I made several WiFi calls with the phone. The quality of the WiFi call depends on the quality of the WiFi and internet connection you are using. My phone tried to sense whether the WiFi quality was acceptable and would inform me if not. The phone makes it clear whether you are using WiFi to call or the regular mobile network, so you won't make a non-WiFi call by mistake. (You can also just put the phone into "Airplane Mode" then enable WiFi, so you won't even be able to make a real mobile call by accident.) Even when the phone thought WiFi quality was good, the call quality, usually pretty good, became garbled sometimes. I called my mother several times, and I could almost always hear her perfectly but sometimes she could not hear me well. But it wasn't bad enough that we couldn't have a conversation.

I made only a few non-WiFi calls. Looks like I made only 9 minutes worth of calls, because my total roaming cost for two weeks was $1.80 USD. I called a hotel a few times to confirm a reservation. The phone was smart enough to figure out the country code etc. for me. If I googled for a phone number, I could just select that number to call - very easy.

In Germany, I found that making calls at Starbucks during the day (when the US finally woke up) was very convenient. Starbucks in Germany have free WiFi just like in the US. The McDonalds in Germany - at least the one in Berlin - will text you a passcode for free WiFi if you give them your phone number. I tried this once but I never received the passcode text message. (Free texting is included in T-Mobile's international roaming, too.) Maybe they don't text to US numbers? In other countries, you don't need a passcode for WiFi at McDonalds in my experience. Of course, you can always use the WiFi at your hotel or at any restaurant you patronize that offers WiFi.

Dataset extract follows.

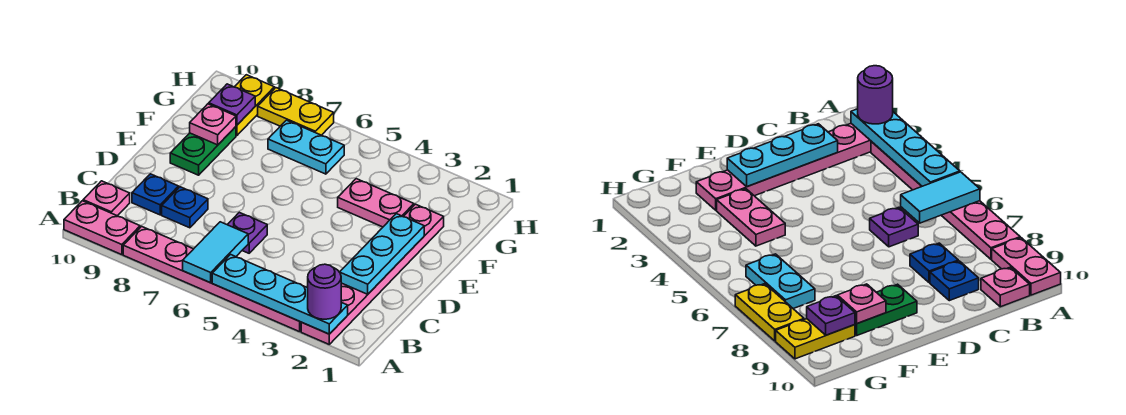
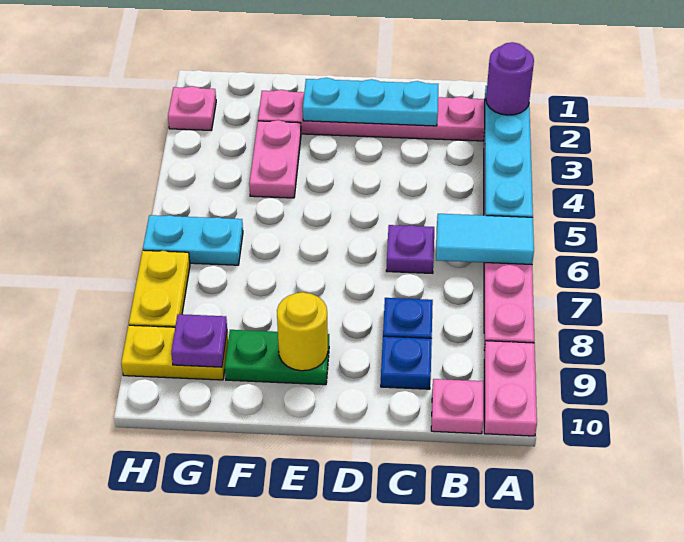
none -> yellow 1x1 round brick [277,292,328,371]
pink 1x1 plate [190,104,236,145] -> pink 1x1 plate moved to [168,86,216,130]
cyan 1x2 plate [268,120,344,174] -> cyan 1x2 plate turned to [143,215,243,265]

Overall, the cheap/free international roaming in Europe was a huge benefit to me. I went to the trouble of unlocking this phone before I left the US, in anticipation of buying a local SIM (as I had in the past), but I didn't need to this time. I think the days of buying a local SIM card while in Europe may be over, at least for me. I think other mobile companies will eventually have to follow T-Mobile's lead and offer cheap roaming overseas, sooner or later.